En febrero del 2017 viajé con una persona muy especial, enamorada de los volcanes, a Nicaragua para coordinar un documental sobre estas aberturas en la tierra del hermano país.
Nos dirigimos al Momotombo, carretera a León, y en todo momento vimos el volcán. Era como un ser omnipresente, inmóvil, pero muy activo.
Al mes siguiente, ascendí con el equipo de filmación y su reflejo en el lago de Managua fue increíble… en el volcán Momotombo entendí por qué nuestros ancestros y a lo largo de la historia se ha creído que los volcanes son los dioses del interior de la Tierra.
La respuesta usual acerca de qué es un volcán es señalar la montaña o, al hacerlo con las manos, formamos un triángulo, es decir, consideramos que su morfología es cónica.
Su forma, en realidad, es el resultado de diversos procesos geológicos ocurridos debajo de nuestros pies. El material fundido emanado de las erupciones es lo que llamamos lava, pero cuando se encuentra en el interior de la corteza, en la zona rígida donde estemos parados, se le llama magma, y al acumularse forma cámaras magmáticas.
El magma suele moverse a través de fracturas hasta alcanzar la superficie y la acumulación de material lanzado genera un cono.
Por eso, la forma que hacemos con las manos es el resultado final de un largo viaje al interior de la Tierra. Además, los volcanes son como las personas, todos son diferentes. Ejemplo de ello son los de Hawái, como el Kilauea, o los de África del este, como el Nyiragongo, muy distintos a los de Costa Rica.
Comparaciones. Al igual que las pirámides, los volcanes, debido a su forma, se asocian a las estrellas, el cielo y las divinidades, pero también son relacionados con lo contrario, como lo es el infierno.
En la mitología grecorromana se decía que el volcán Averno, ubicado en la caldera de los Campos Flégreos de Nápoles, Italia, era la entrada al Hades.
El volcán Masaya, en Nicaragua, fue llamado por los colonizadores españoles la puerta al infierno. Por el contrario, el significado del volcán Bandai, en Japón, puede traducirse como las escaleras de roca que llevan al cielo. También el Paektu, en Corea del Norte, donde el lago del volcán se llama Tianchi o lago del cielo en español.
En otras partes del mundo se les compara con los dioses. El volcán Ol Doinyo Lengai, en Tanzania, en lengua masái significa montaña de Dios y el Bromo, en Indonesia, debe su nombre al dios del hinduismo Brahma, creador del universo.
Otros volcanes son relacionados con el tiempo, es el caso del Canlaón, en Filipinas, que significa en lengua bisaya el único que gobierna el tiempo, o el volcán Fuji, símbolo y espíritu del Japón. Una una de sus traducciones es el inmortal.
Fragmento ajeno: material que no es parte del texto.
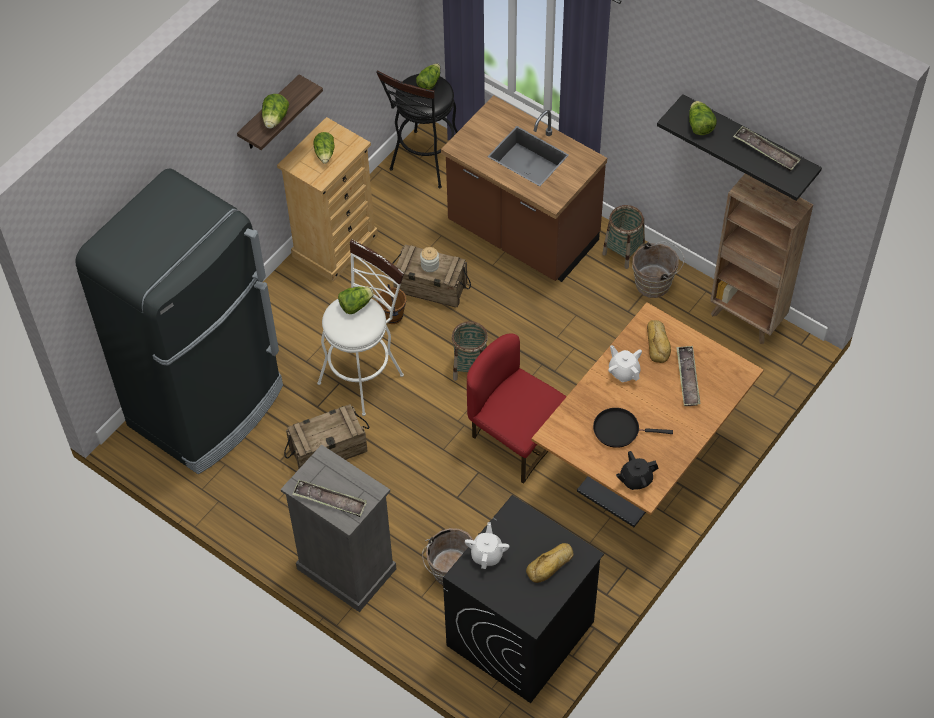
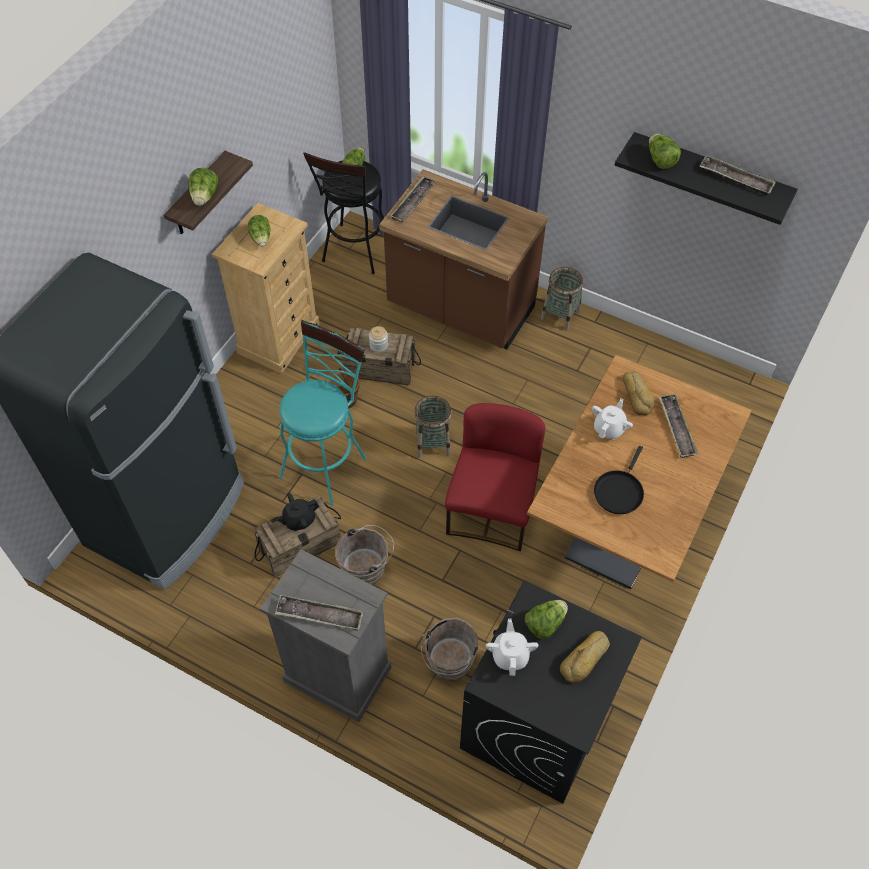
camera: 10 degrees left, 0 degrees up
(355, 305) = (313, 391): lettuce -> lettuce (545, 624)
(365, 374) = (327, 462): white stool -> turquoise stool
(477, 129) = (413, 202): none -> tray
(516, 438) = (492, 510): red chair -> red chair turned 75 degrees clockwise
(619, 429) = (619, 491): black frying pan -> black frying pan turned 60 degrees counterclockwise
(624, 371) = (609, 428): white teapot -> white teapot turned 75 degrees clockwise
(635, 479) = (649, 544): black teapot -> black teapot (299, 520)
(655, 283) = (597, 341): brown bucket -> brown bucket (367, 569)
(747, 318) = (692, 365): brown bookcase -> none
Otras creencias. En diferentes mitologías, los volcanes y los terremotos poseen un dios. Hefesto, en la mitología griega, o Vulcano, en la romana, eran dioses del fuego y los volcanes.
Otro es Ruaumoko, dios de los volcanes y los terremotos para los maoríes o, según el mito hawaiano, Pele es la diosa de los volcanes.
Incluso hay un producto volcánico llamado lágrimas y cabellos de Pele, en honor a su leyenda, y se mira en lagos de lava, como en el Masaya. Eso, sin contar la gran cantidad de volcanes bautizados con nombres de santos.
Aún prevalecen ciertas creencias religiosas, entre estas, que el volcán hace erupción por algo divino o por un castigo, lo cual no es cierto. Erupcionan porque esa es su naturaleza. Sin embargo, no es extraño asociar a nuestros ancestros con los volcanes, porque en sus alrededores se obtiene un sinnúmero de beneficios: fuentes de agua, clima fresco y suelos fértiles.
Los volcanes nos preceden, pues la vida habría provenido, en gran parte, por ellos. No es para menos, existe gran cantidad de ecosistemas en los volcanes, porque eso son: vida.
Más que verlos como algo secreto, debemos entenderlos y aprender a vivir con ellos en armonía. Si bien es cierto que los nombres de los volcanes denotan temor, también muestran admiración y, ante todo, respeto.
El autor es vulcanólogo de Volcanes sin Fronteras.